If you put us each on e-Harmony, we'd probably still be single.


We both consider the following to be in the top ten of our values* (the things that are important to us), though we may put them in slightly different order:
  • good, hard work
  • our children's welfare, safety, security
  • honesty, personal integrity
  • gut instinct or conscience or inner voice
  • intellectual growth
  • fun, humour, playfulness
  • healthy meals together, good food
  • courtesy, etiquette, kindness
These values influence every decision we make (both big and small) and every action we take (or don't take). Sharing these values reduces the friction or conflict in our relationship because whenever we come to a fork in the road, we view things from a shared perspective.

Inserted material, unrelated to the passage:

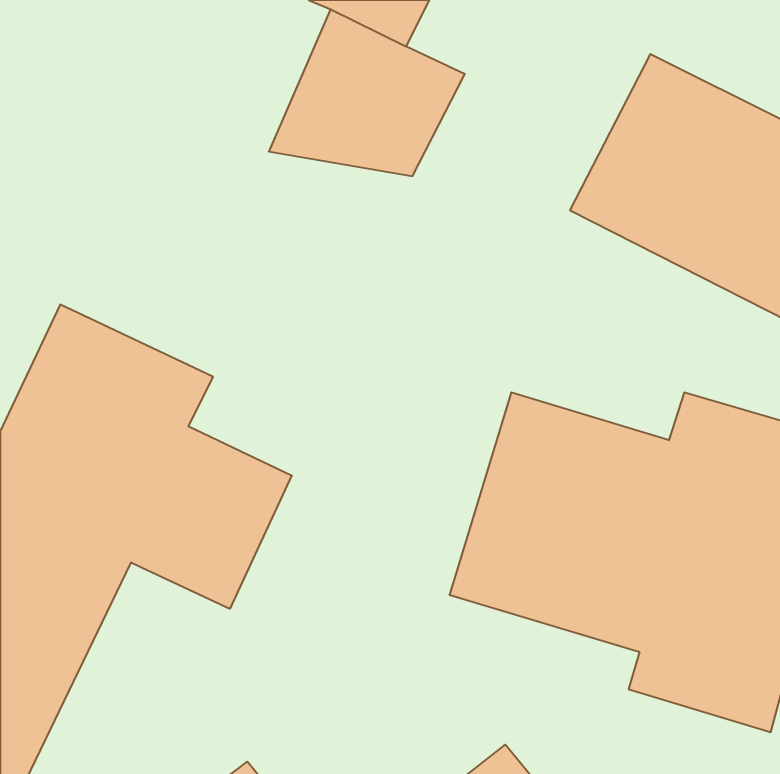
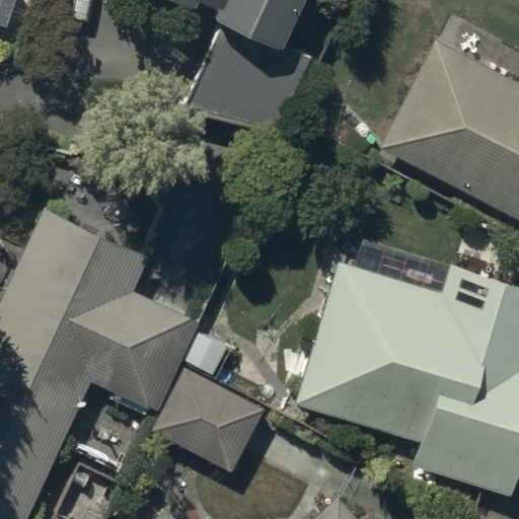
building: none -> [147,368,263,471]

Shared activities, hobbies or interests, while they build happy memories together, don't necessarily have the same power. And what if one or the other moves onto a new sphere of interest? How does the relationship adapt?

2. Little things add up. 

Never, ever underestimate the small, seemingly inconsequential actions that touch your beloved. Whenever I head to the kitchen for a glass of wine or water, I ask Steve if he would like one, too. Every time. When Steve gets up in the morning (an hour or so before I do), he takes care not to disturb me as I drift into light sleep before my day begins; he is a ninja in the dark. He puts the toilet seat down, the toothpaste lid on. I try (really, I do!) to put my shoes away when I come home. 

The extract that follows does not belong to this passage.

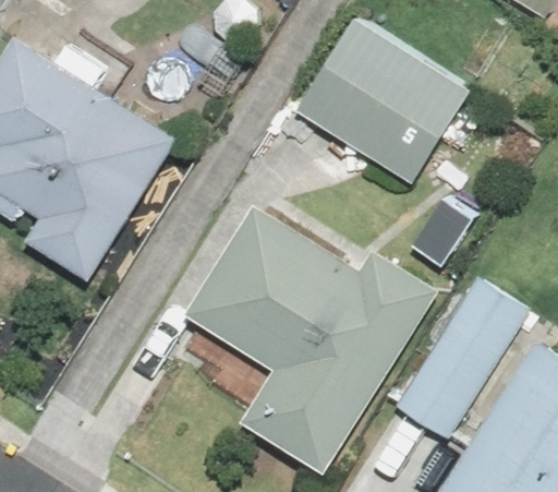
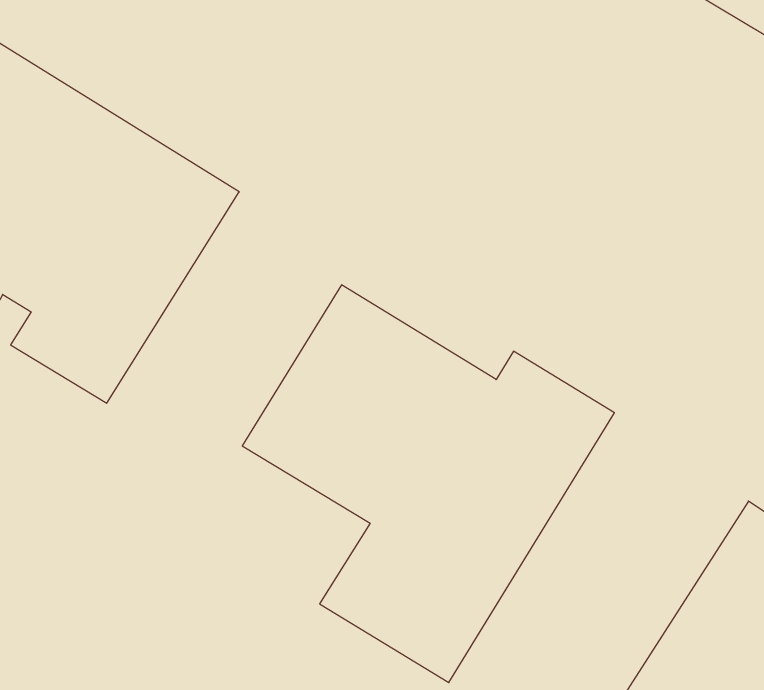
building: [295,17,473,188] -> none
building: [397,281,527,436] -> none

These demonstrate selflessness. They show that, even when the other partner isn't even aware of it, we are thinking of each other. They are the true acts of love, of love making.

3. When all is said and done, we have each other.

My children have a direct line to my heart. Nothing can make me weep harder than when I see one of my kids in pain or heading down a hazardous path.

But, when all is said and done, my little chicks will eventually fly the coop and set up nests of their own, and Steve and I will be together. We are the enduring unit, and it is worth investing in it.

So we've really made an effort to have regular date nights. At-home dates seem frugal and convenient, but really are not all they're cracked up to be unless you turn off ALL ELECTRONICS and focus together on a shared activity. Right. When was the last time THAT happened? As for seeing a movie together, they do add to the shared history and "inside jokes," but how much do you learn about each other? How much stronger does your bond become?

We prefer dining out. It doesn't need to be an expensive meal, but table service forces a really slow pace that pushes you to really communicate.

We've also made a point of periodic weekends away together, as I mentioned before. These restore intimacy of the sort that has nothing to do with special lubes. Though I will admit (kids: stop reading here) that physical closeness matters, too. That's all.

4. We respect each other.

This reflects the values we share. I esteem Steve in part because he reflects those values. And he, in turn, sees the same things in me. This is why I think the values are so important. Respect and, consequently, friendship, have seen us through some very rough times. (And I would say nothing erodes a relationship faster than contempt or scorn.)

So there you have it: what I think makes our marriage strong and happy. Our marriage is not about duration - as that implies endurance! I have no desire to win a marital marathon, but I do desire to be with someone who cares for me and for whom I care deeply and tenderly.

* We have actually written these values down. In 2004 we took a weekend away from the kids (then aged 8 to 15). As well as enjoying a sumptuous bed & breakfast and a four-star dinner, we set aside time to look at our marriage, our values and where we, as a family, were heading. On subsequent romantic weekends, we've done similar activities but with less rigour.